While applying neuro-evolution to datasets with a clear output for each input is interesting, it really shines when we look at scenarios where there is no clear “good” answers. Typically reinforcement learning is used for such scenarios, but neuro-evolution a worthy opponent. In this example we will apply NeuralFit to one of OpenAI’s gyms, in particular the Cart Pole environment where a cart has to balance a pole subject to gravity. We start by importing neuralfit (for fitting), numpy (for arrays) and gym (for the environment).

import neuralfit as nf
import numpy as np
import gym

Next, we initialize the gym environment. We do not enable rendering because this considerably slows down training.

env = gym.make('CartPole-v1')

Afterwards, we create and define the model. The model has 4 inputs (the state) and 1 output (the action). For more information on this, visit the Cart Pole environment documentation. Furthermore we compile the model, but note that we should not include a metric since we are going to use func_evolve which uses fitness function to assess the performance of a model instead.
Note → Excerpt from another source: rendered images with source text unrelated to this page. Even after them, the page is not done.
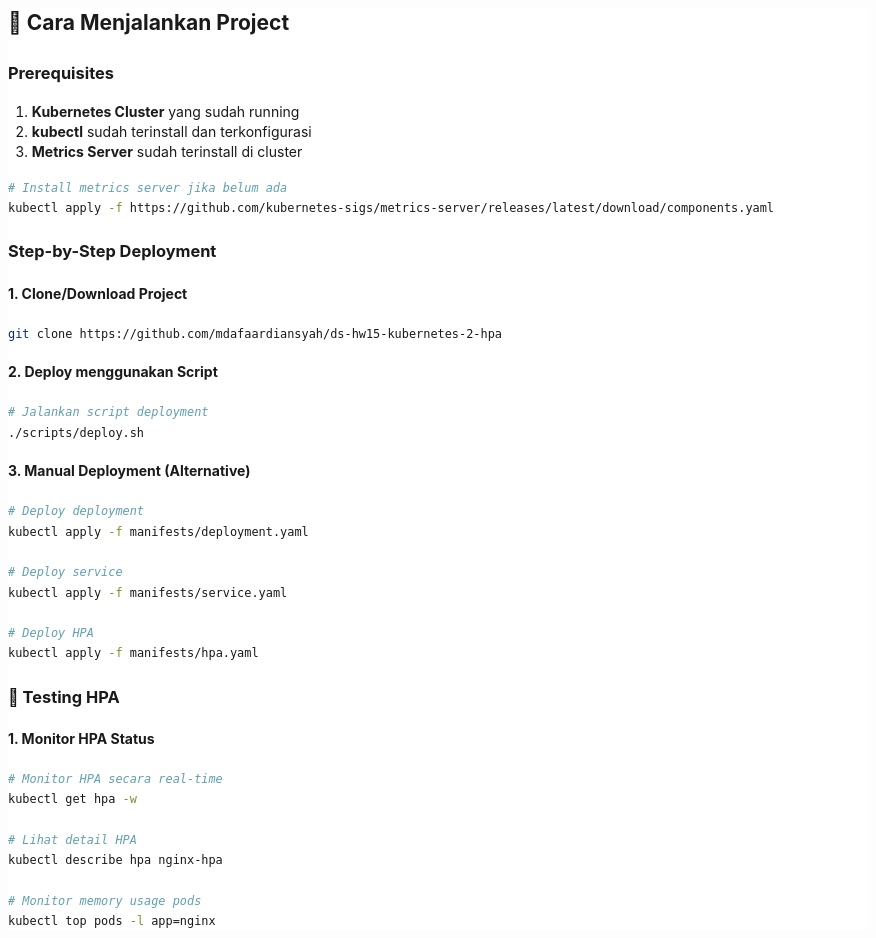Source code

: ## 🚀 Cara Menjalankan Project

### Prerequisites

1. **Kubernetes Cluster** yang sudah running
2. **kubectl** sudah terinstall dan terkonfigurasi
3. **Metrics Server** sudah terinstall di cluster

```bash
# Install metrics server jika belum ada
kubectl apply -f https://github.com/kubernetes-sigs/metrics-server/releases/latest/download/components.yaml
```

### Step-by-Step Deployment

#### 1. Clone/Download Project
```bash
git clone https://github.com/mdafaardiansyah/ds-hw15-kubernetes-2-hpa
```

#### 2. Deploy menggunakan Script
```bash
# Jalankan script deployment
./scripts/deploy.sh
```

#### 3. Manual Deployment (Alternative)
```bash
# Deploy deployment
kubectl apply -f manifests/deployment.yaml

# Deploy service
kubectl apply -f manifests/service.yaml

# Deploy HPA
kubectl apply -f manifests/hpa.yaml
```

### 🧪 Testing HPA

#### 1. Monitor HPA Status
```bash
# Monitor HPA secara real-time
kubectl get hpa -w

# Lihat detail HPA
kubectl describe hpa nginx-hpa

# Monitor memory usage pods
kubectl top pods -l app=nginx
```
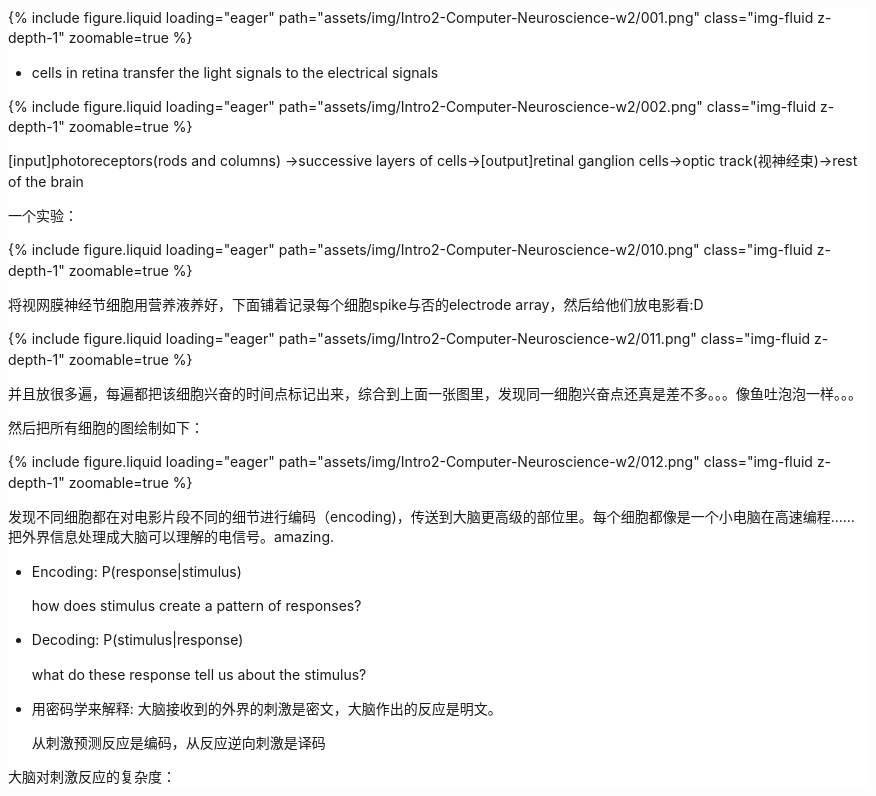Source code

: <div class="col-sm mt-3 mt-md-0">
    {% include figure.liquid loading="eager" path="assets/img/Intro2-Computer-Neuroscience-w2/001.png" class="img-fluid z-depth-1" zoomable=true %}
</div>



* cells in retina transfer the light signals to the electrical signals
<div class="col-sm mt-3 mt-md-0">
    {% include figure.liquid loading="eager" path="assets/img/Intro2-Computer-Neuroscience-w2/002.png" class="img-fluid z-depth-1" zoomable=true %}
</div>



[input]photoreceptors(rods and columns) ->successive layers of cells->[output]retinal ganglion cells->optic track(视神经束)->rest of the brain



一个实验：

<div class="col-sm mt-3 mt-md-0">
    {% include figure.liquid loading="eager" path="assets/img/Intro2-Computer-Neuroscience-w2/010.png" class="img-fluid z-depth-1" zoomable=true %}
</div>

将视网膜神经节细胞用营养液养好，下面铺着记录每个细胞spike与否的electrode array，然后给他们放电影看:D

<div class="col-sm mt-3 mt-md-0">
    {% include figure.liquid loading="eager" path="assets/img/Intro2-Computer-Neuroscience-w2/011.png" class="img-fluid z-depth-1" zoomable=true %}
</div>

并且放很多遍，每遍都把该细胞兴奋的时间点标记出来，综合到上面一张图里，发现同一细胞兴奋点还真是差不多。。。像鱼吐泡泡一样。。。

然后把所有细胞的图绘制如下：

<div class="col-sm mt-3 mt-md-0">
    {% include figure.liquid loading="eager" path="assets/img/Intro2-Computer-Neuroscience-w2/012.png" class="img-fluid z-depth-1" zoomable=true %}
</div>



发现不同细胞都在对电影片段不同的细节进行编码（encoding)，传送到大脑更高级的部位里。每个细胞都像是一个小电脑在高速编程……把外界信息处理成大脑可以理解的电信号。amazing.



* Encoding: P(response|stimulus)

  how does stimulus create a pattern of responses?

* Decoding: P(stimulus|response)

  what do these response tell us about the stimulus?

* 用密码学来解释: 大脑接收到的外界的刺激是密文，大脑作出的反应是明文。

  从刺激预测反应是编码，从反应逆向刺激是译码



大脑对刺激反应的复杂度：
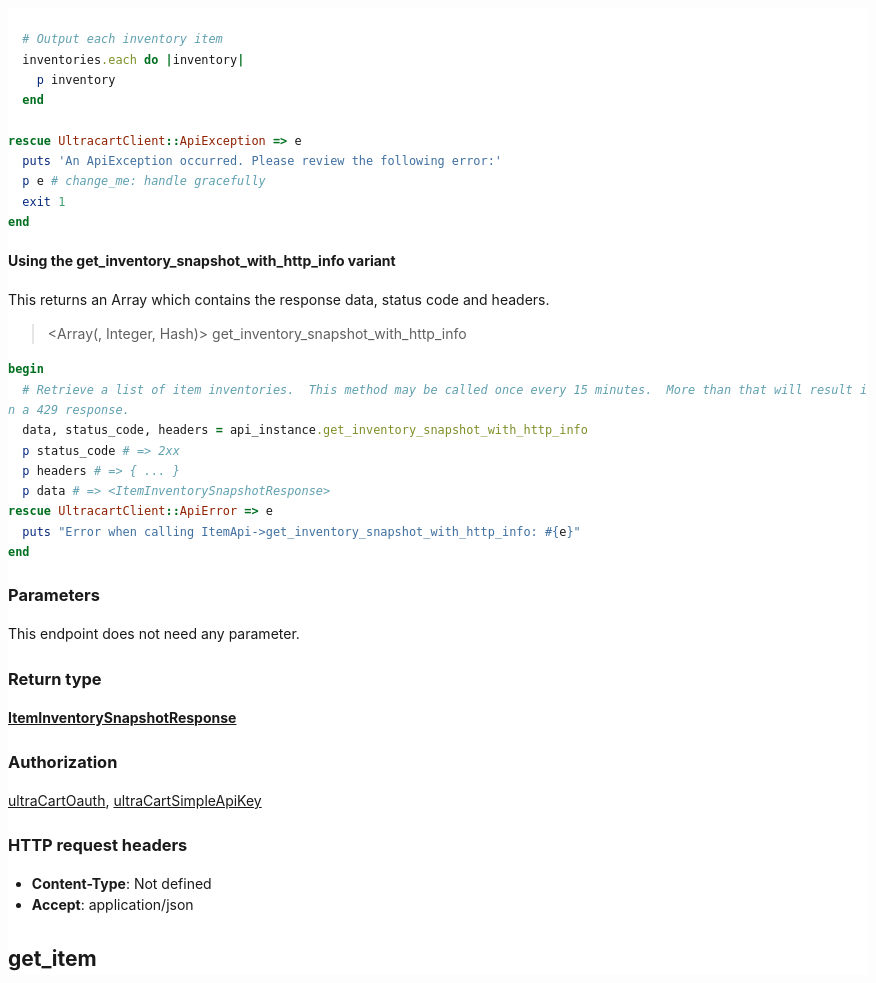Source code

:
 ```ruby

  # Output each inventory item
  inventories.each do |inventory|
    p inventory
  end

rescue UltracartClient::ApiException => e
  puts 'An ApiException occurred. Please review the following error:'
  p e # change_me: handle gracefully
  exit 1
end
```


#### Using the get_inventory_snapshot_with_http_info variant

This returns an Array which contains the response data, status code and headers.

> <Array(<ItemInventorySnapshotResponse>, Integer, Hash)> get_inventory_snapshot_with_http_info

```ruby
begin
  # Retrieve a list of item inventories.  This method may be called once every 15 minutes.  More than that will result in a 429 response.
  data, status_code, headers = api_instance.get_inventory_snapshot_with_http_info
  p status_code # => 2xx
  p headers # => { ... }
  p data # => <ItemInventorySnapshotResponse>
rescue UltracartClient::ApiError => e
  puts "Error when calling ItemApi->get_inventory_snapshot_with_http_info: #{e}"
end
```

### Parameters

This endpoint does not need any parameter.

### Return type

[**ItemInventorySnapshotResponse**](ItemInventorySnapshotResponse.md)

### Authorization

[ultraCartOauth](../README.md#ultraCartOauth), [ultraCartSimpleApiKey](../README.md#ultraCartSimpleApiKey)

### HTTP request headers

- **Content-Type**: Not defined
- **Accept**: application/json


## get_item
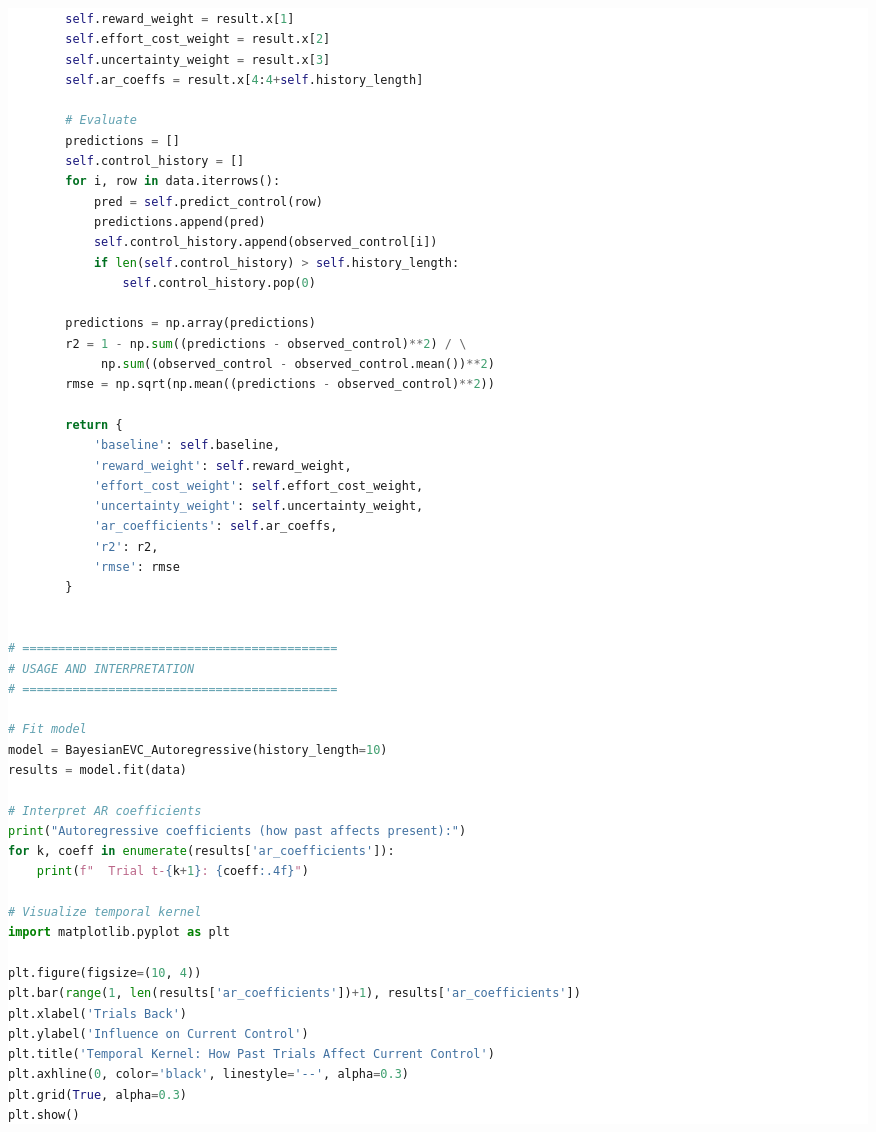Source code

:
 ```python
        self.reward_weight = result.x[1]
        self.effort_cost_weight = result.x[2]
        self.uncertainty_weight = result.x[3]
        self.ar_coeffs = result.x[4:4+self.history_length]
        
        # Evaluate
        predictions = []
        self.control_history = []
        for i, row in data.iterrows():
            pred = self.predict_control(row)
            predictions.append(pred)
            self.control_history.append(observed_control[i])
            if len(self.control_history) > self.history_length:
                self.control_history.pop(0)
        
        predictions = np.array(predictions)
        r2 = 1 - np.sum((predictions - observed_control)**2) / \
             np.sum((observed_control - observed_control.mean())**2)
        rmse = np.sqrt(np.mean((predictions - observed_control)**2))
        
        return {
            'baseline': self.baseline,
            'reward_weight': self.reward_weight,
            'effort_cost_weight': self.effort_cost_weight,
            'uncertainty_weight': self.uncertainty_weight,
            'ar_coefficients': self.ar_coeffs,
            'r2': r2,
            'rmse': rmse
        }


# ============================================
# USAGE AND INTERPRETATION
# ============================================

# Fit model
model = BayesianEVC_Autoregressive(history_length=10)
results = model.fit(data)

# Interpret AR coefficients
print("Autoregressive coefficients (how past affects present):")
for k, coeff in enumerate(results['ar_coefficients']):
    print(f"  Trial t-{k+1}: {coeff:.4f}")

# Visualize temporal kernel
import matplotlib.pyplot as plt

plt.figure(figsize=(10, 4))
plt.bar(range(1, len(results['ar_coefficients'])+1), results['ar_coefficients'])
plt.xlabel('Trials Back')
plt.ylabel('Influence on Current Control')
plt.title('Temporal Kernel: How Past Trials Affect Current Control')
plt.axhline(0, color='black', linestyle='--', alpha=0.3)
plt.grid(True, alpha=0.3)
plt.show()
```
We supply the size metric since we want to monitor the size of the best performing model during evolution.

model = nf.Model(4,1)
model.compile(monitors=['size'])

Now comes the most important part: defining the function that evaluates a group of networks (called genomes, together called the population). Essentially we loop over the population, playing a single epoch for each of them and recording their cumulative reward during that epoch. Every epoch runs until one of the termination conditions has been reached (see the Cart Pole documentation). Note that is very important to seed the environments identically for each genome, so that their relative rewards reflect their relative performance (and does not include “luck” due to starting conditions).

def evaluate (genomes):
    losses = np.zeros(len(genomes))
    random_seed = np.random.randint(0,1000) 
    for i in range(len(genomes)):
        observation, _ = env.reset(seed=random_seed)
        for t in range(1000):
            observation = np.reshape(observation, (1,4))
            action = int(np.clip(genomes[i].predict(observation),0,1)[0][0])
            observation, reward, done, info, _ = env.step(action)
            losses[i] -= reward
            if done:
                break

    return losses

At this point we can simply call model.func_evolve to train the model! We specify 50 epochs, which should be (on average) plenty of time to get good results.

model.func_evolve(evaluate, epochs=50)

If the model is trained succesfully, you should find a score of -1000. This indicates that the model was able to balance the pole until the end of the epoch, which lasts for 1000 timesteps at most. We can visualize the control behaviour of the resulting model by re-intializing the environment, but this time with the human rendering mode. Afterwards we call the evaluation function manually on the evolved model.

env = gym.make('CartPole-v1', render_mode='human')
evaluate([model])

If all went well, you should get an animation similar to the one below! To build some intuition, try changing the number of timesteps per epoch and study the control behavior. What happens if the number of timesteps is too low?